One of my favorite takeaways from Principles by Ray Dalio is the notion of above-the-line and below-the-line (hat tip: Matt). Dalio describes how to navigate both levels effectively in both work and life.
To synthesize well, you must 1) synthesize the situation at hand, 2) synthesize the situation through time, and 3) navigate levels effectively.
Synthesis, in my own words, means the ability to identify, understand, and combine bits and pieces into a whole. A coherent end point. As my colleague Ian Stewart says, “Keep your eye on the prize.
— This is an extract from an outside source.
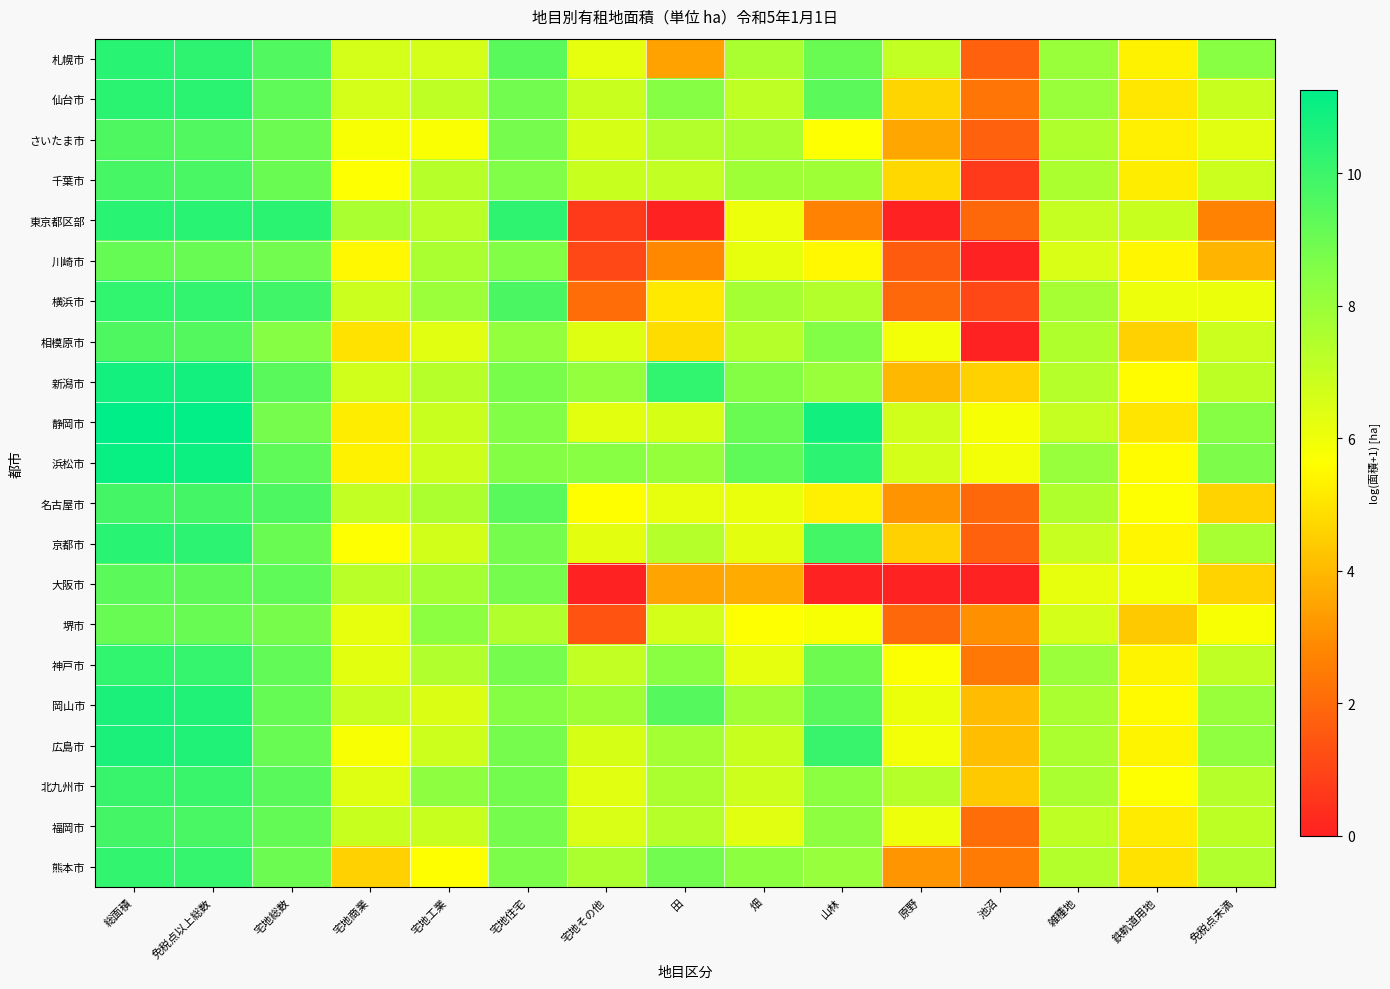

Rank the series by their maximum value, from lowest to highest.

堺市, 川崎市, 大阪市, さいたま市, 相模原市, 千葉市, 名古屋市, 福岡市, 北九州市, 熊本市, 神戸市, 横浜市, 仙台市, 京都市, 東京都区部, 札幌市, 岡山市, 広島市, 新潟市, 浜松市, 静岡市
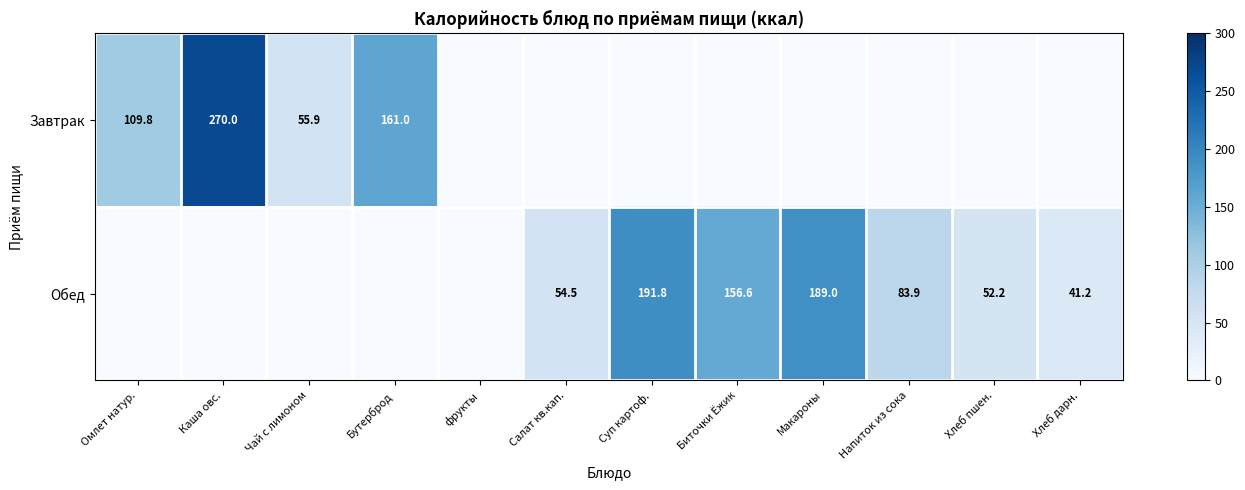

What is the difference between the highest and lowest values at Хлеб дарн.?

41.2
Or, on the next step.”
You could apply this principle in many areas of work and life:
- Keeping meetings on topic with clear decisions at the end.
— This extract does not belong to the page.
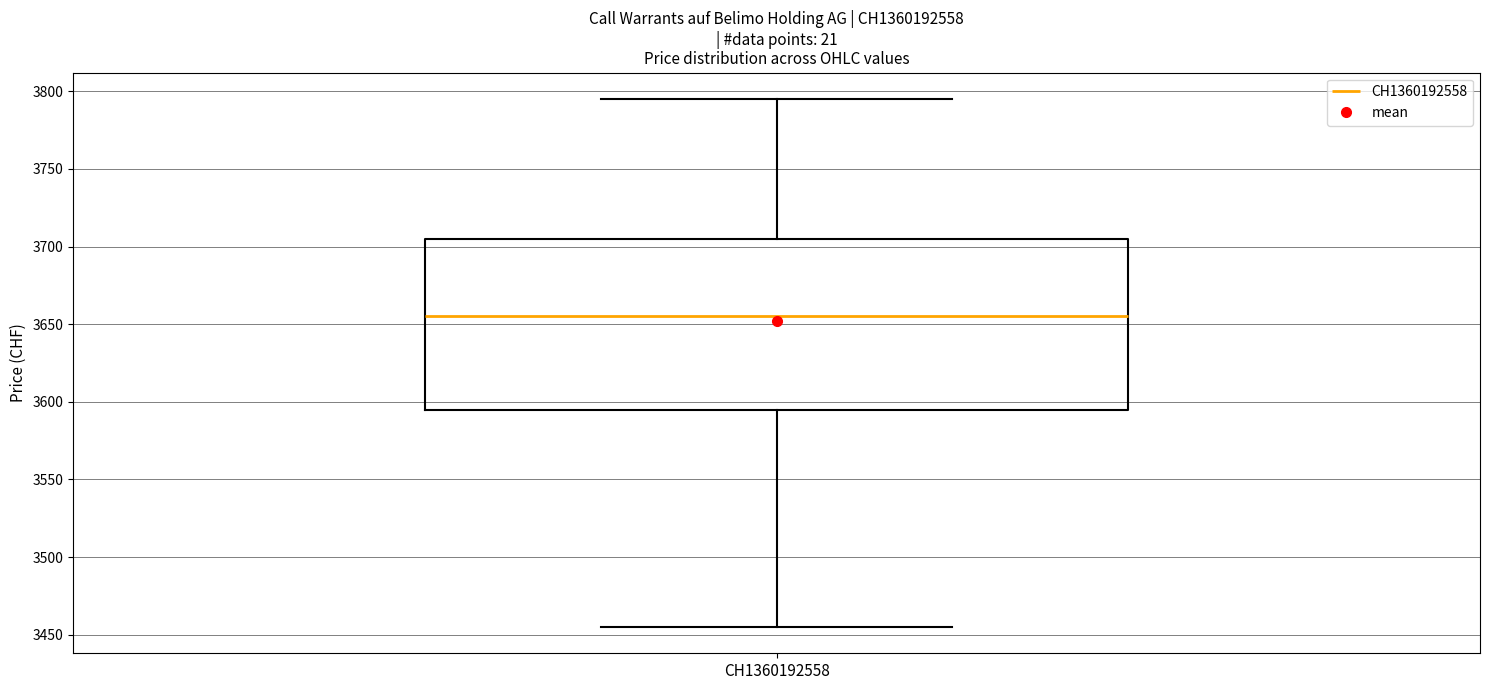

Transcribe this box plot: give where the median line is, the range the box spans, and where the two whiskers end, as read against the y-axis. The values are not printed on the chart, so give them approximately, as read against the axis.

median 3655, box 3595 to 3705, whiskers 3455 to 3795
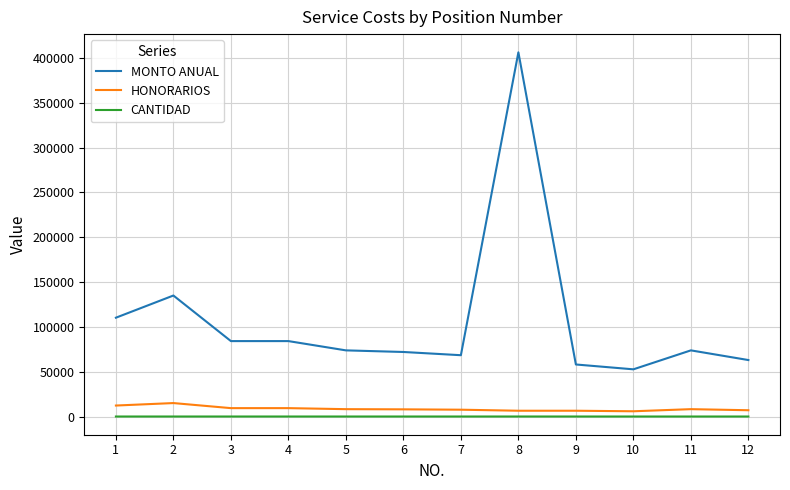

True or false: MONTO ANUAL and CANTIDAD intersect in this chart.

False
- Converging on a minimum viable product launch.
- Coaching and feedback conversations with peers, mentors, employees.
- Business strategy and decision-making.
- Presenting important information to a group: telling a story that sticks.
In addition to navigating the levels effectively, there’s an added benefit of shared language:
Use the terms “above the line” and “below the line” to establish which level a conversation is on.
This makes clear when a divergent or convergent conversation is needed.
Navigating the levels well means you are an effective communicator and decision maker. Able to balance inputs such as thinking, planning, and research with a clear and purposeful decision to move things forward.
4 thoughts on “Synthesis: Navigating Levels Effectively”
What do you think the A B C D etc. represent here? And what are some practical examples. I think I get it but still haven’t fully internalized this part of the book
Hi Kalvin, The letters represent steps in a decision or project, in sequential order, like the chapters in a story.